I can show that if $A \subseteq \mathbb R$ has the property that $A$ is closed under addition and there is at least two elements in $A$ that can be extended to a Hamel basis of $\mathbb R$ over $\mathbb Q$ then $A$ can be partitioned into two nonempty subsets , each of which is closed under addition . Unfortunately for me , the set of irrational numbers is not closed under addition .
Please help . Thanks in advance
Let $V\subset\mathbb{R}$ be a vector subspace over $\mathbb{Q}$ such that $\mathbb{R}=V\oplus\mathbb{Q}$ (e.g., extend $\{1\}$ to a basis of $\mathbb{R}$ over $\mathbb{Q}$ and let $V$ be the span of all the basis elements except $1$). We identify $\mathbb{R}$ with the set of ordered pairs $(v,q)$ where $v\in V$ and $q\in \mathbb{Q}$. Let $A$ be the set of $(v,q)$ such that $v>0$ and $B$ be the set of $(v,q)$ such that $v<0$. Then $A$ and $B$ are a partition of the irrational numbers, since $(v,q)$ is rational iff $v=0$. Furthermore, $A$ and $B$ are clearly closed under addition and nonempty.
More generally, if $\preceq$ is any total order on $V$ compatible with the group structure, we could let $A$ be the set of $(v,q)$ such that $v\succ 0$ and $B$ be the set of $(v,q)$ such that $v\prec 0$. Conversely, every partition $A\cup B$ of the irrationals into two sets closed under addition arises from a total order on $V$ in this way.
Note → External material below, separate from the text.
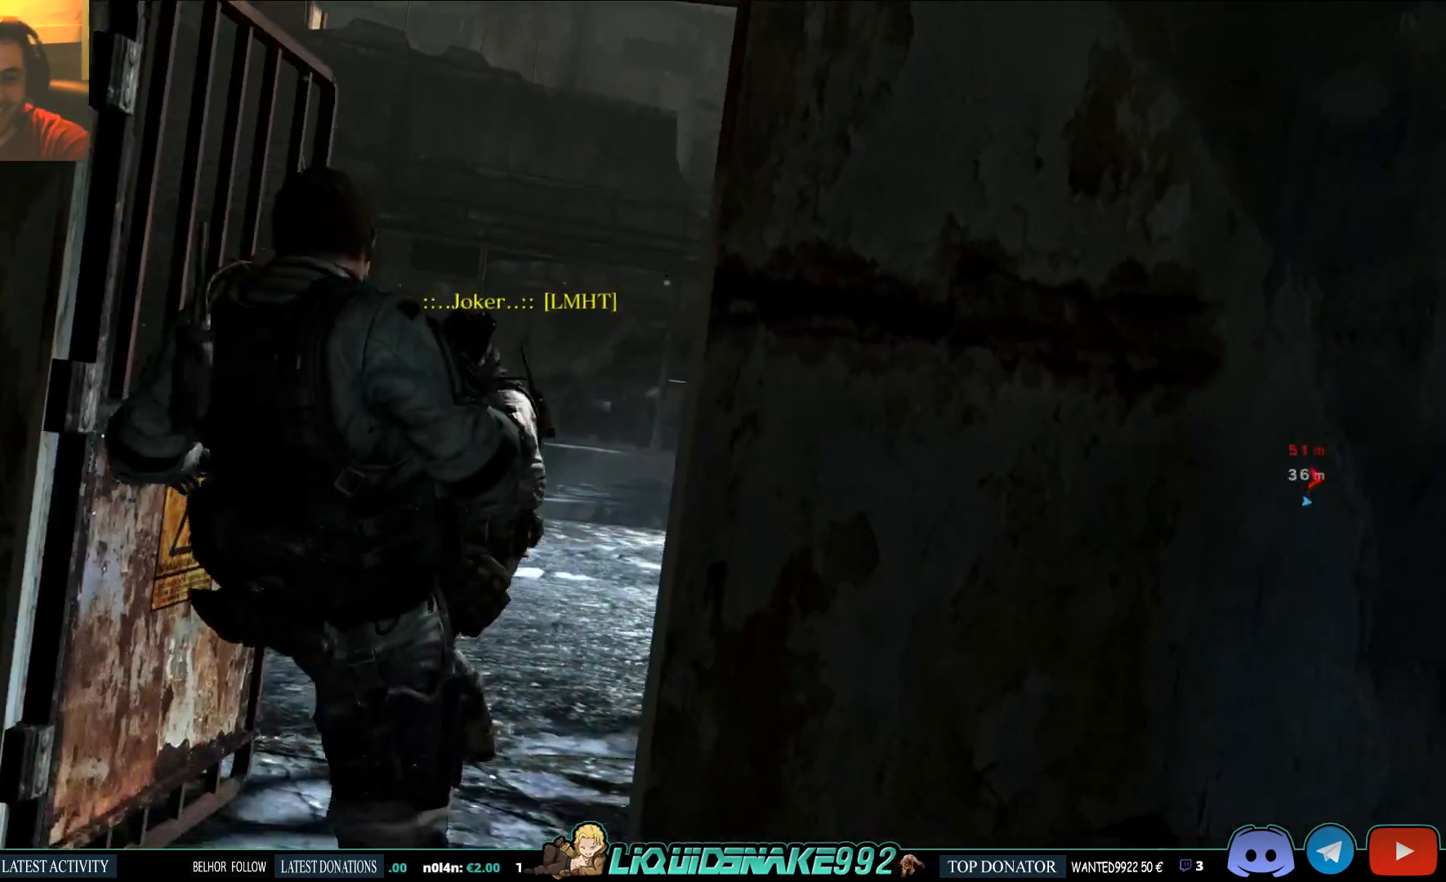
Gameplay with a controller (PlayStation layout); each line is a JSON object with the inputs held at the frame after it (dt_ms = milliseconds from this image to that frame). "events" lists button and stick changes between this image and that frame as [ms after this image, input, new state], when the widget could be followed in between.
{"dt_ms": 500, "buttons": [], "left_stick": "up", "right_stick": "up-right", "events": [[250, "right_stick", "up-right"], [300, "left_stick", "up"]]}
Indeed, given such a partition, we get an ordering $\preceq$ on $V$ by saying $V\cap A$ is the set of positive elements of $V$. For any $v\succ 0$ and $q\in \mathbb{Q}$, we then have $(-v,0)\in B$ and therefore $(v,q)\in A$ since $(-v,0)+(v,q)=(0,q)\not\in B$. Thus $A$ contains all $(v,q)$ such that $v\succ 0$, and similarly $B$ contains all $(v,q)$ such that $v\prec 0$.